» About this task: Below are the records. State how many of their lines hold the word "control", and add nothing else.
◇ ◇ ◇ ◇
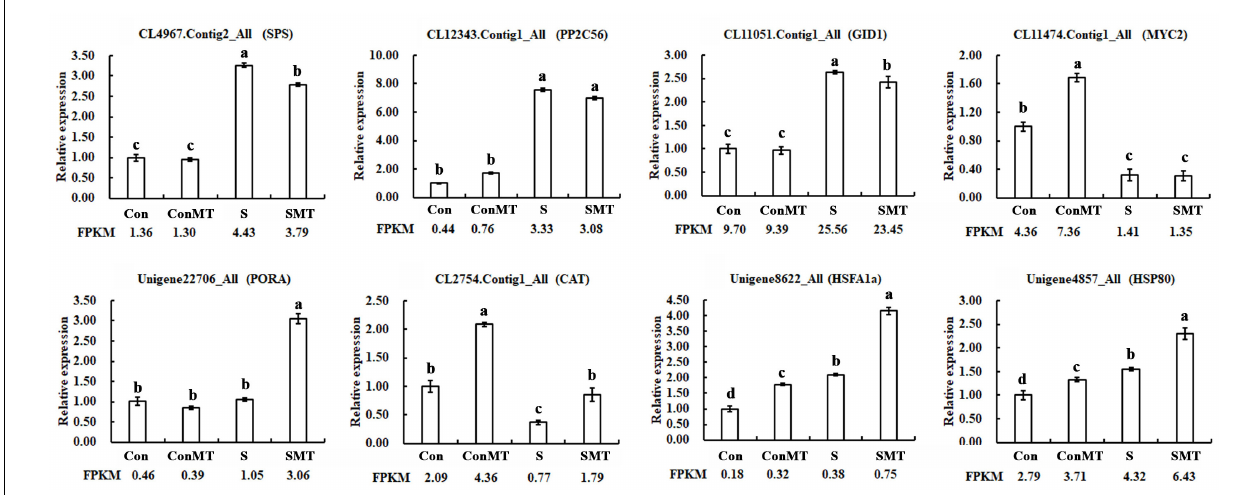
FIGURE 4 | Use of qRT-PCR to verify the accuracy of RNA-Seq. Con, control; S, heat stress; SMT, heat stress with exogenous melatonin treatment; ConMT, control with exogenous melatonin treatment. Error bars represent SE ( n = 3). Duncan’s multiple range test was used for significant difference analysis, and different letters indicate a significant difference at P < 0.05.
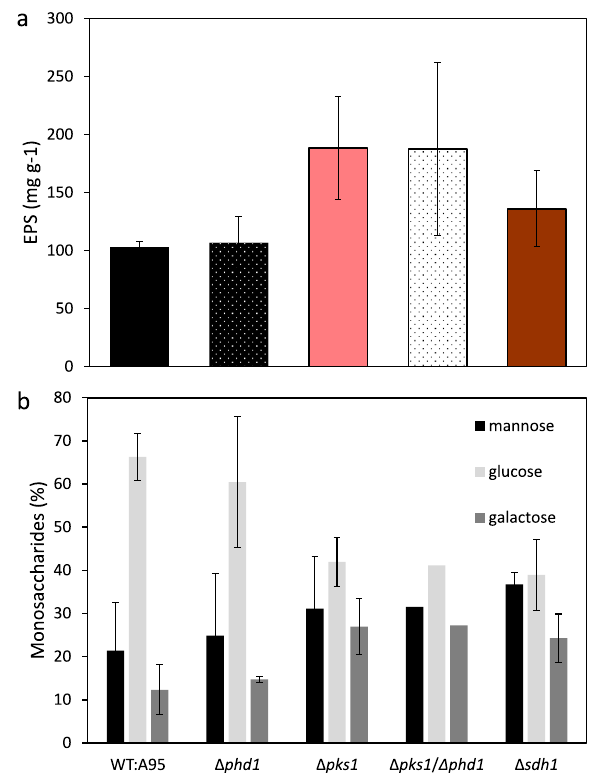
Fig. 2 EPS amounts and monosaccharide compositions of bio fi lms of K. petricola WT and pigment mutants. Shown are the averages together with two times the standard error of the biological replicates (except for the monosaccharide composition of Δ pks1 / Δ phd1 , for which one biological replicate was analysed and no uncertainty is given). The WT data have already been published 15 and are shown here again for comparison with the mutant strains. a The amounts of EPS produced by K. petricola WT and Δ phd1 are lower than the EPS amounts produced by the Δ pks1 and Δ pks1 / Δ phd1 mutant strains. b The monosaccharide compositions of K. petricola WT and Δ phd1 are different from the composition of the other pigment mutant strains.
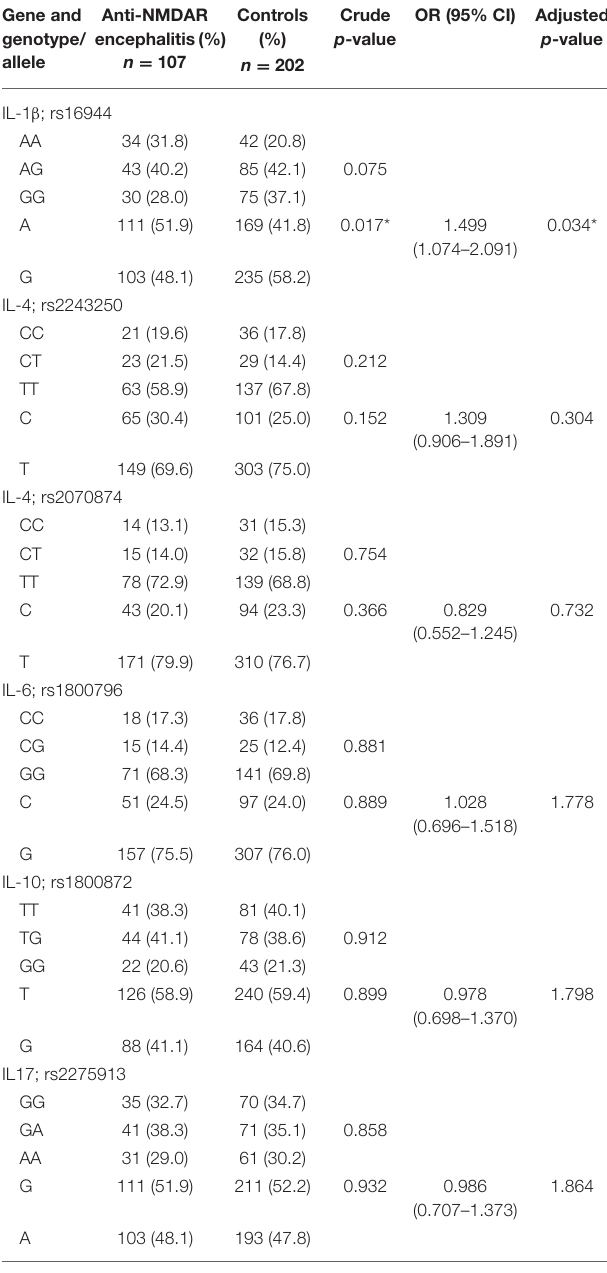
TABLE 1 | Genotype and allele frequencies of IL-1 β , IL-4, IL-6, IL-10, and IL-17 in anti-NMDAR encephalitis and control groups. Gene and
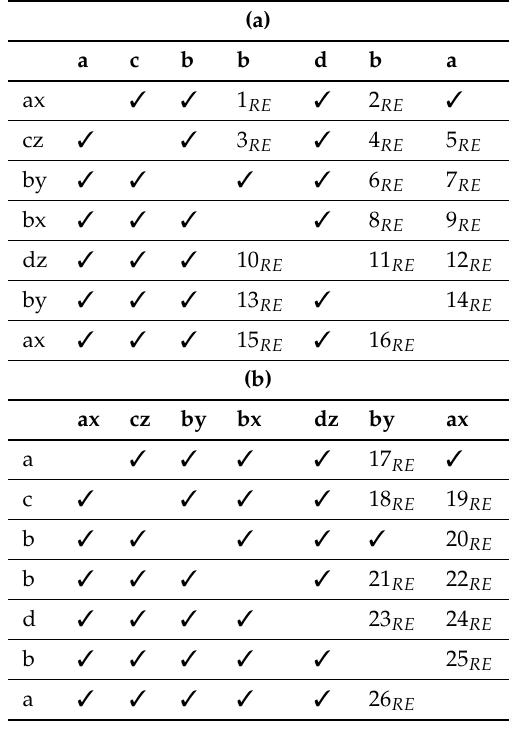
Table 11. MR-I results for respondedExistence constraints: ( a ) activation; and ( b )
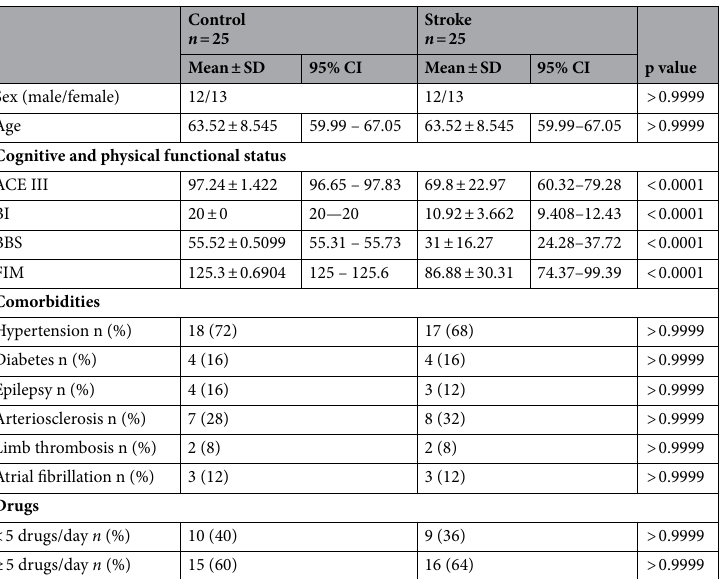
Table 1. General characteristics of patients. ACE III Addenbrooke’s Cognitive Examination, BI Barthel Index, BBS Berg Balance Scale, FIM functional independence measure; differences statistically significant at: *p < 0.05;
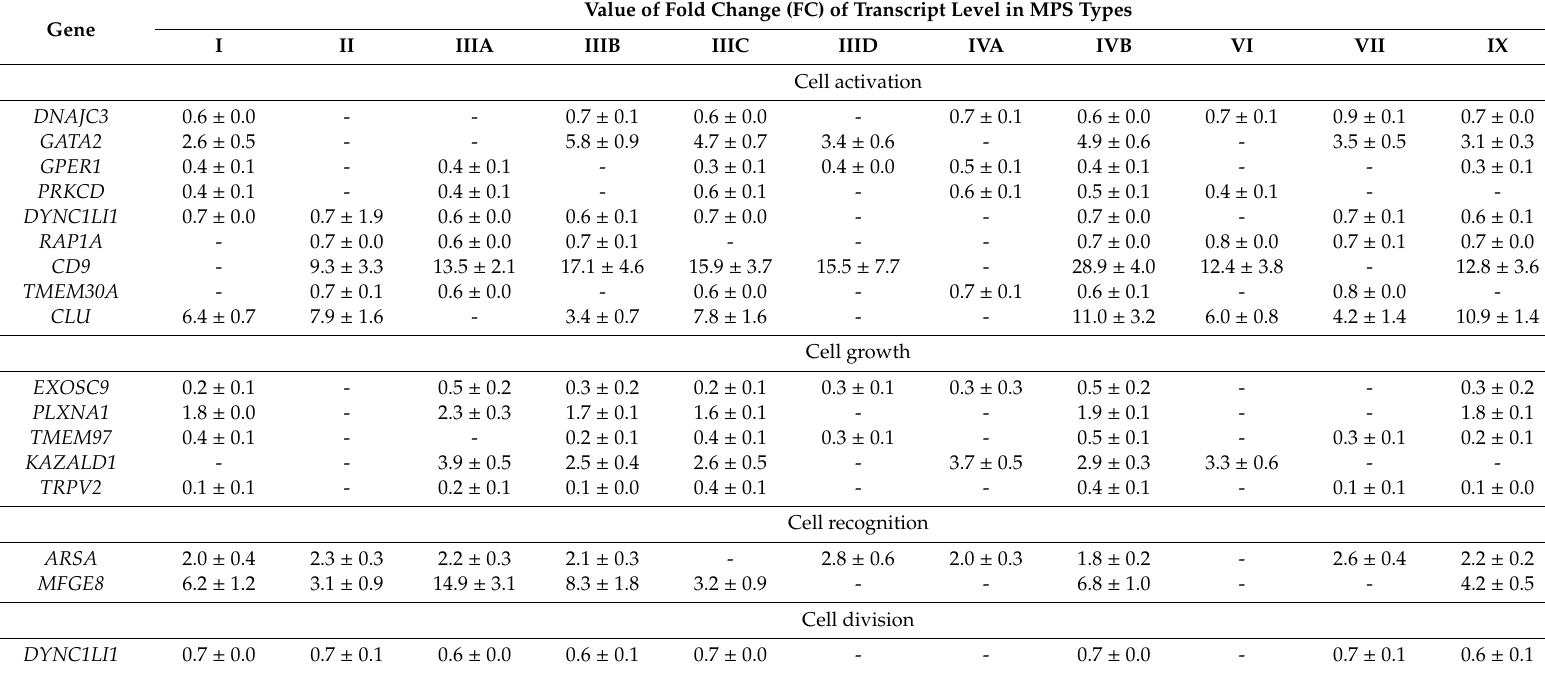
Table 4. Values of fold change (FC) of genes with changed expression levels in at least six types / subtypes of MPS relative to HDFa cells (only in case of a significant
◇ ◇ ◇ ◇
» Your solution: 2